WASHINGTON_The woman who led the top U.S. environmental agency during the Sept. 11, 2001, attacks was bombarded by boos and a host of accusations in a congressional hearing room Monday as she defended her assurances that it had been safe to breathe the air around the fallen World Trade Center.

The confrontation between Christie Whitman, former head of the Environmental Protection Agency, and her critics grew heated at times. Some members of the audience shouted in anger until they were gaveled down by Democratic Rep. Jerrold Nadler, whose district includes New York City.

For three hours Whitman faced charges from Nadler and others that the EPA'S public statements after the Sept. 11 terror attacks gave people a false sense of safety.

Whitman maintained the government had warned those working on the toxic debris pile that had been the World Trade Center towers to use respirators.
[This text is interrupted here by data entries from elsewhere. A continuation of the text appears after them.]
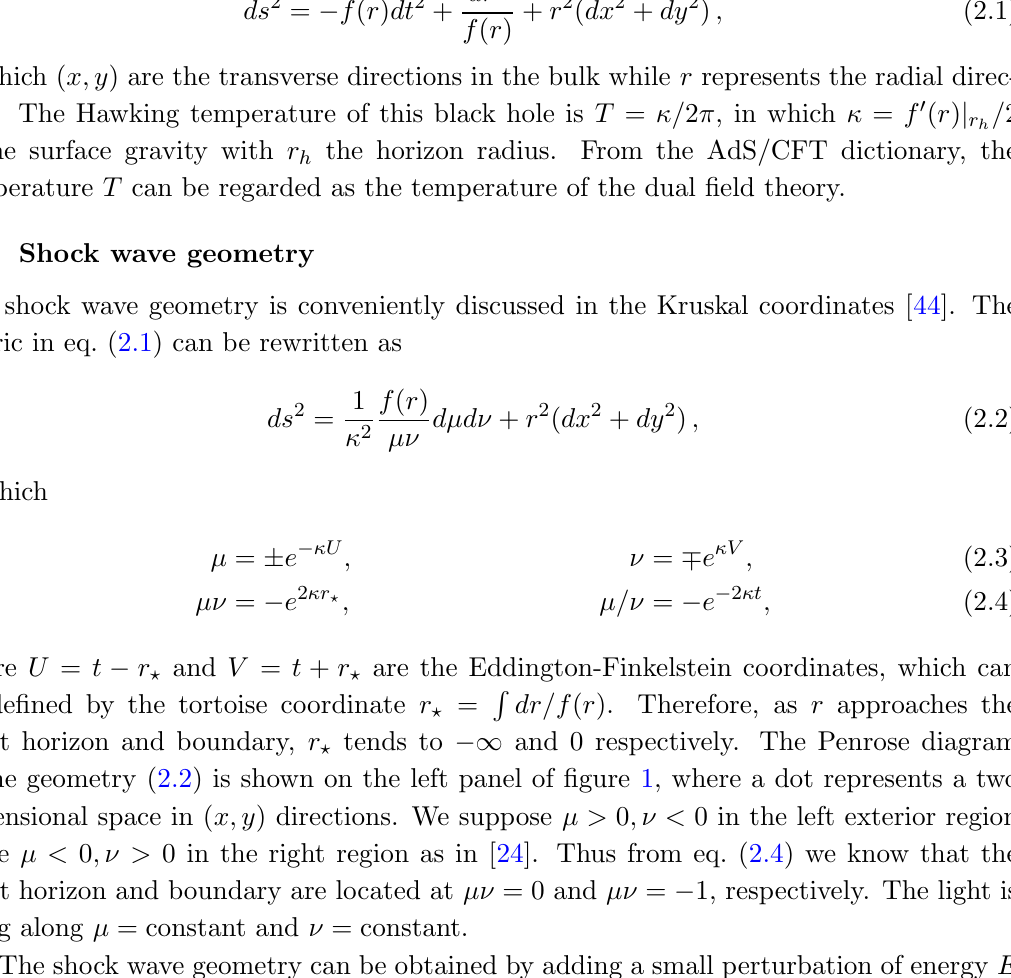
Figure 1 . Penrose diagrams for an eternal black hole without (left panel) and with (right panel) a perturbation. h is the shift on the horizon between the left and right Kruskal coordinate (cid:23) . line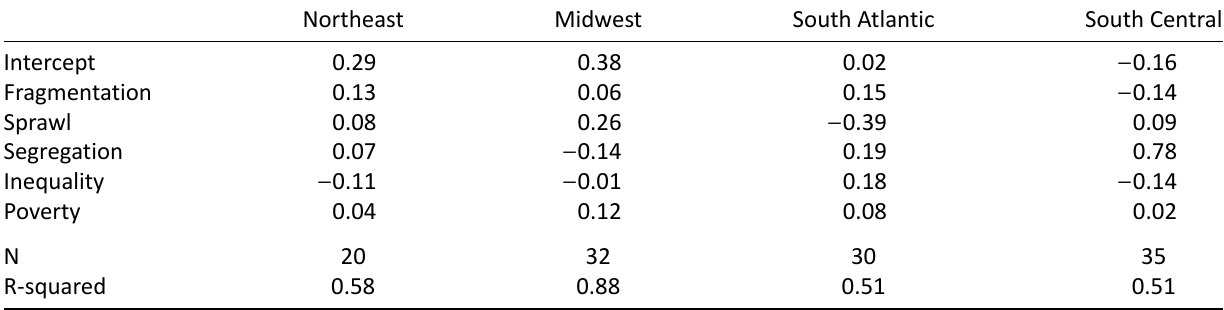
Table 6. Standardized regression coefficients in subgroup analyses relating PRIMED to economic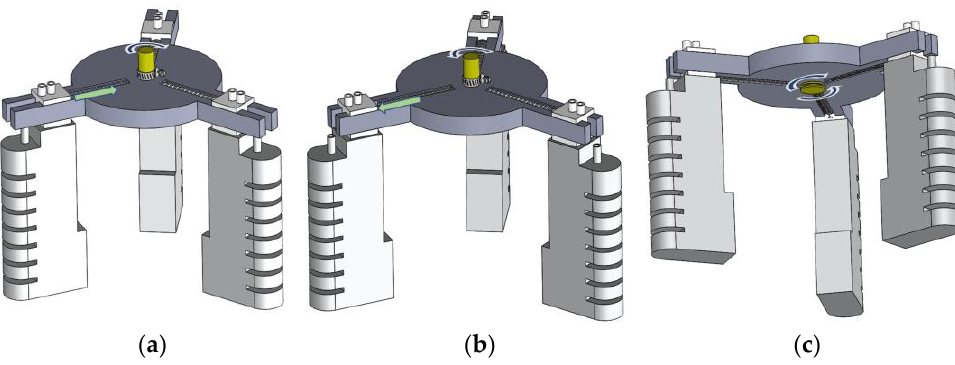
Figure 2. Assembly drawing of the fixture. ( a ) Fixture contraction movement. ( b ) Fixture expansion movement. ( c ) Rope reel rotating rope movement. The rotation arrow represents the direction of rotation of the rope reel, and the straight arrow represents the direction of movement of the part.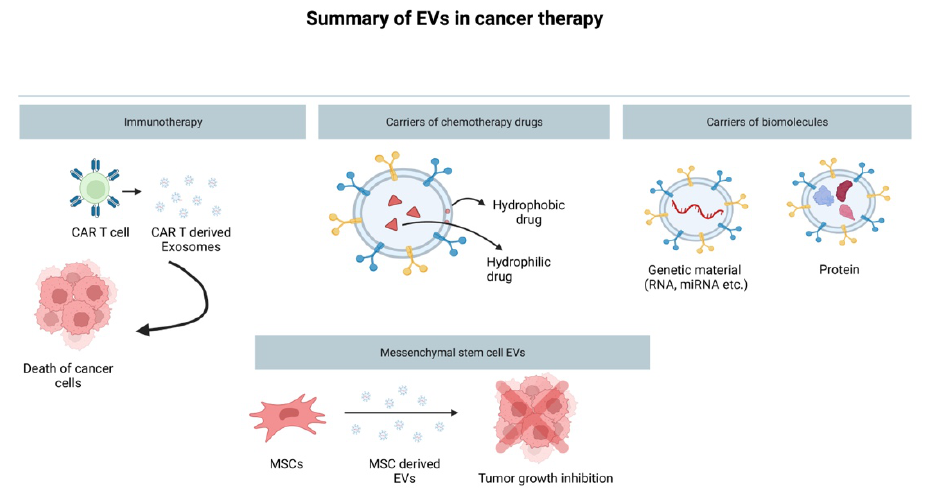
Figure 3. Schematic illustration summarizing the use of EVs in medicine as drug delivery systems. EVs can be used in immunotherapy, such as exosomes derived from CAR-T cells, can be effective at promoting cell death via immune defense activation [63]. EVs can also be loaded with chemotherapy drugs (both hydrophobic and hydrophilic), and can safely deliver the drug to the cancer cells intact due their lipid bilayer in which the drug is enclosed. Moreover, EVs can be loaded with biomolecules such as antitumorigenic miRNAs, long noncoding RNAs, mRNAs, and proteins (e.g., tumor suppressors). Finally, EVs derived from mesenchymal stem cells can be utilized as an anticancer treatment themselves due to their ability to suppress tumor growth.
Elsewhere in lower Manhattan, she said, the air had been safe to the general public.

"There are indeed people to blame. They are the terrorists who attacked the United States, not the men and women at all levels of government who worked heroically to protect and defend this country," Whitman said.

Since the attacks, independent government reviews have faulted the EPA's handling of the immediate aftermath and the agency's long-term cleanup program for nearby buildings.
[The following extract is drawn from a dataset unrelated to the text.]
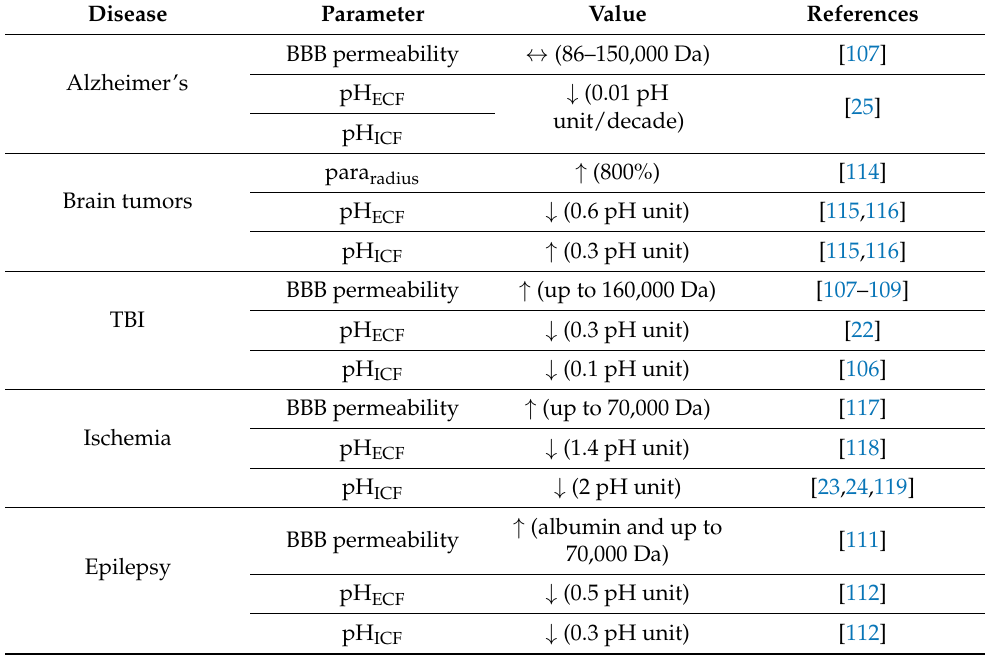
Table 3. Pathophysiological changes of para radius , pH ECF , and pH ICF in multiple CNS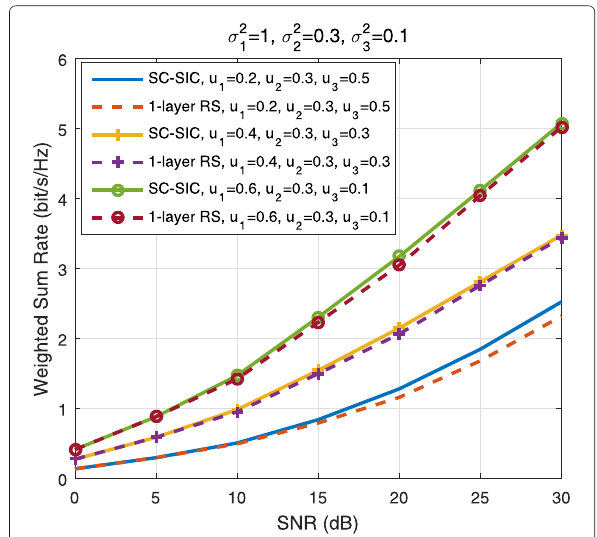
Fig. 17 Weighted sum rate versus SNR comparison of different strategies for overloaded three-user deployment with perfect CSIT, = 1, σ 2 = 0.3, σ 2 = 0.1, N = 1, r = [0,0,0.01,0.03,0.1,0.2,0.3] σ 2 t th 1 2 3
A study of more than 20,000 people by Mount Sinai Medical Center in New York concluded that, since the attacks, 70 percent of ground zero workers have suffered some respiratory illness. A separate study released last month found that rescue workers and firefighters contracted sarcoidosis, a serious lung-scarring disease, at a rate more than five times as high as in the years before the attacks.
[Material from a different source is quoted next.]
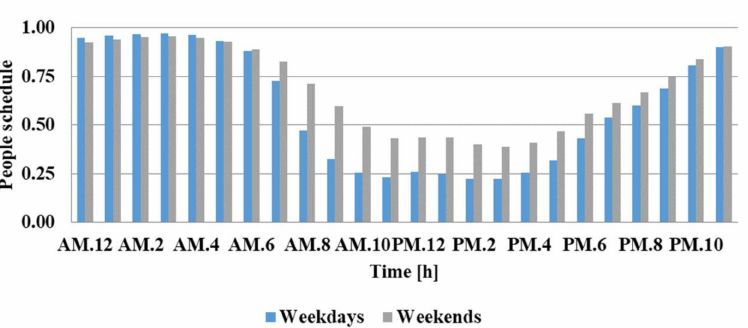
Figure 14. People schedule from Statistics Korea’s survey.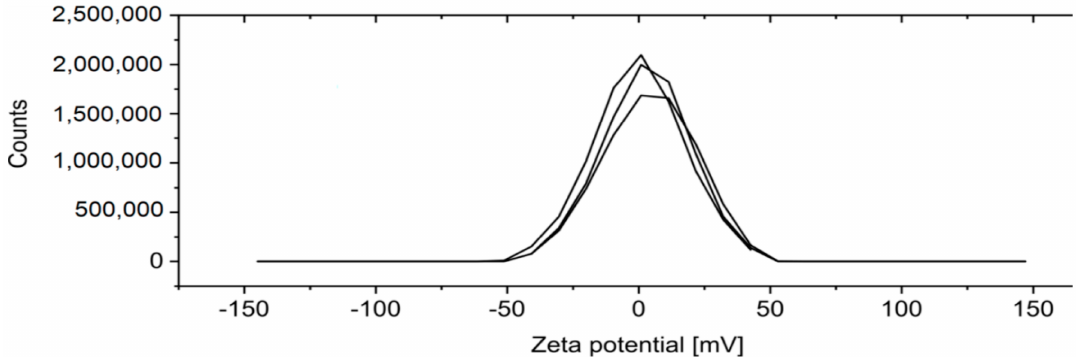
Figure 5. Zeta potential distribution of Fe 3 O 4 nanoparticles. Three repetitions were conducted in toluene, 25 °C.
Nadler called the hearing after years of criticizing federal officials for what he says was a negligent and incomplete cleanup.

He said the Bush administration "has continued to make false, misleading and inaccurate statements and refused to take remedial actions, even in the face of overwhelming evidence."

Whitman called such allegations "misinformation, innuendo and downright falsehoods."

Her responses were mostly calm and deliberate. But under questioning from Democratic Rep. Keith Ellison, Whitman angrily raised her voice, saying she based her statements on "what I was hearing from professionals," not the whims of politicians.

Whitman pointed out that her son was in the World Trade Center complex that day, "and I almost lost him," at which point Ellison said he would not "stand here and allow you to try to obfuscate."

"I'm not obfuscating," Whitman shot back. "I have been called a liar even in this room today."

She has long insisted that her statements that the "air is safe" were aimed at those living and working near ground zero, not those who actually toiled on the toxic pile that included asbestos.

"Was it wrong to try get the city back on its feet as quickly as possible in the safest way possible? Absolutely not," she said, drawing catcalls from the crowd.

Dozens of activists and Sept. 11 rescue workers came to the hearing, and some in the audience hissed when Whitman said she felt former Mayor Rudy Giuliani's administration "did absolutely everything in its power to do what was right" in handling the health concerns.

Rep. Trent Franks, the ranking Republican on the House Judiciary subcommittee, said he worried that assigning blame to Whitman could mean, in future crises, that "officials might default to silence."